There are about 1,500 people in Ontario waiting for a life-saving transplant. One deceased organ donor can save up to eight lives and, with tissue donation, enhance the lives of 75 others, he said.

“When I inspire somebody or show what I’ve gotten from a transplant, that’s how important this gift of life really is,” he said, noting the importance is even clearer when you see children who have had transplants grow to become active adults.

Segatto was 23 and not aware of how sick he was when he learned his kidneys weren’t even functioning at four per cent.

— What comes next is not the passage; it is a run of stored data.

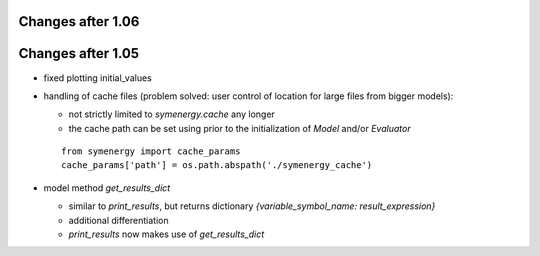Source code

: Changes after 1.06
..................

Changes after 1.05
..................
* fixed plotting initial_values
* handling of cache files (problem solved: user control of location for large files from bigger models):

  * not strictly limited to *symenergy.cache* any longer
  * the cache path can be set using prior to the initialization of `Model` and/or `Evaluator`
  
  ::
      
      from symenergy import cache_params
      cache_params['path'] = os.path.abspath('./symenergy_cache')

* model method `get_results_dict`
 
  * similar to `print_results`, but returns dictionary `{variable_symbol_name: result_expression}`
  * additional differentiation
  * `print_results` now makes use of `get_results_dict`
  
  
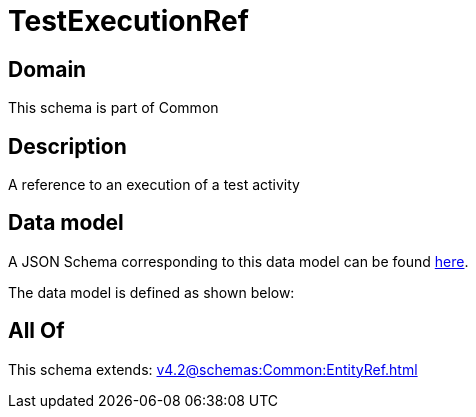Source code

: = TestExecutionRef

[#domain]
== Domain

This schema is part of Common

[#description]
== Description

A reference to an execution of a test activity


[#data_model]
== Data model

A JSON Schema corresponding to this data model can be found https://tmforum.org[here].

The data model is defined as shown below:


[#all_of]
== All Of

This schema extends: xref:v4.2@schemas:Common:EntityRef.adoc[]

Doctors said his kidney failure could have been related to a nasty bout of bronchitis a decade earlier.

He went on kidney dialysis. Thanks to a donor family, he received a kidney transplant July 29, 1979, when he was 24.

He wrote the donor family a thank you letter but never learned their identity.

That kidney lasted about 10 years. Then he had a second kidney transplant but that kidney was damaged. Segatto returned Tuesday from a checkup in London and is going strong on a kidney from another unknown family donor from 1994.

It’s easier to ask for money than it is to get people to register as an organ donor, he said. People tend not to want to go online and register even though it takes only a few minutes.

On April 25, 26 and 27, the Segattos and the Windsor-Essex Gift of Life Association will be at the Devonshire Mall to help people register online or ask questions. You can register or check to see if you are already registered through beadonor.ca.

You need to be at least 16 and have a health card. People think you have to be super healthy but Segatto said to register and let doctors decide if your organs or tissue can be used when you die. The oldest organ donor in Ontario was 90 years old and someone over 100 was a tissue donor, he said.

Signing a donor card doesn’t mean you are registered. Segatto encourages people to register online and then tell family members about it since they would be asked for their consent.

In Windsor, 20 per cent of the population is registered which is a low rate in Ontario — 162nd of 179 communities. The Essex County rate is a bit higher at 26 per cent. The Ontario average is 24 per cent. He’d love to see those numbers at 50 or 60 per cent of residents.

Last year, Segatto and his daughter co-founded the Windsor-Essex Gift of Life Association. At beadonor.ca/wegiftoflife the association is more than halfway to its goal of getting 500 people registered to be organ donors.